Schweiger wundere sich über die Häme in Deutschland, wenn jemand etwas Ungewöhnliches mache. „Das Schlechte suchen, das ist eine typisch deutsche Eigenart.“ Wenn zum Beispiel ein Schauspieler wie Liefers nach Syrien fahre, dann werde gleich kritisiert, „da macht ein Schauspieler auf Politiker“, wundert sich Schweiger. „Dabei braucht man richtig Eier, um da hinzufahren!“
Auch sein Kasernenprojekt in Osterode hat Schweiger offenbar noch nicht ganz aufgegeben, obwohl es zunächst geplatzt ist. „Dafür wurde ich ganz schön gegrillt“, sagt Schweiger. „Aber wenn das noch irgendwie geht, wird die Stiftung sich da voll miteinbringen.“
Mit großen Erwartungen gestartet
Schweiger hatte im August angekündigt, gemeinsam mit Freunden, dem Geschäftsmann Wolfgang Koch aus Stade und dem „Security-Spezialisten“ Jan Karras aus Hamburg, ein „Vorzeige-Flüchtlingsheim“ mit Freizeitangeboten für Kinder, einer Sportanlage, Werkstätten und einer Näherei bauen zu wollen.
Doch zunächst waren Schweigers Projektpartner abgesprungen, dann war das Land Niedersachsen auf Distanz gegangen, weil Schadstoffe in der Kaserne gefunden wurden.

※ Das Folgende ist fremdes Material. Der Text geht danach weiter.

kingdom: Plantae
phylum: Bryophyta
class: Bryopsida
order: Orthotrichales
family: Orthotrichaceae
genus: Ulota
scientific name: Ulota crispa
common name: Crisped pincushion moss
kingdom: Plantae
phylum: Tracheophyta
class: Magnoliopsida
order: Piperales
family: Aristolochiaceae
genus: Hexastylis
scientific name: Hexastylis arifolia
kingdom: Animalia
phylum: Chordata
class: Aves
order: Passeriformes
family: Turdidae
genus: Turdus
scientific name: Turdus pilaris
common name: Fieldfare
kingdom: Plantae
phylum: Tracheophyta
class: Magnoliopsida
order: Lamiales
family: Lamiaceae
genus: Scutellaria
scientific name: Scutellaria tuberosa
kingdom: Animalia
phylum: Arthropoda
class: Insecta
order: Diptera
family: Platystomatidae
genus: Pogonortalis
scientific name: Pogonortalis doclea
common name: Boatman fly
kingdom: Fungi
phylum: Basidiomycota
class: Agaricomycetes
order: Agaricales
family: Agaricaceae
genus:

Aus der angekündigten Idee wurde bislang nichts.
Dafür legt jetzt die Til Schweiger Foundation los. Die Erwartungen sind groß. „Wenn jetzt Frau Merkel anrufen würde und unbedingt mitmachen wollen würde, würde ich sagen: eigentlich sind wir schon voll, aber die nehmen wir noch“, scherzt Schweiger. Aber ein wenig glaubt er vielleicht dran. Dass alles machbar ist. „The sky is the limit“ – er wird sich daran messen lassen müssen.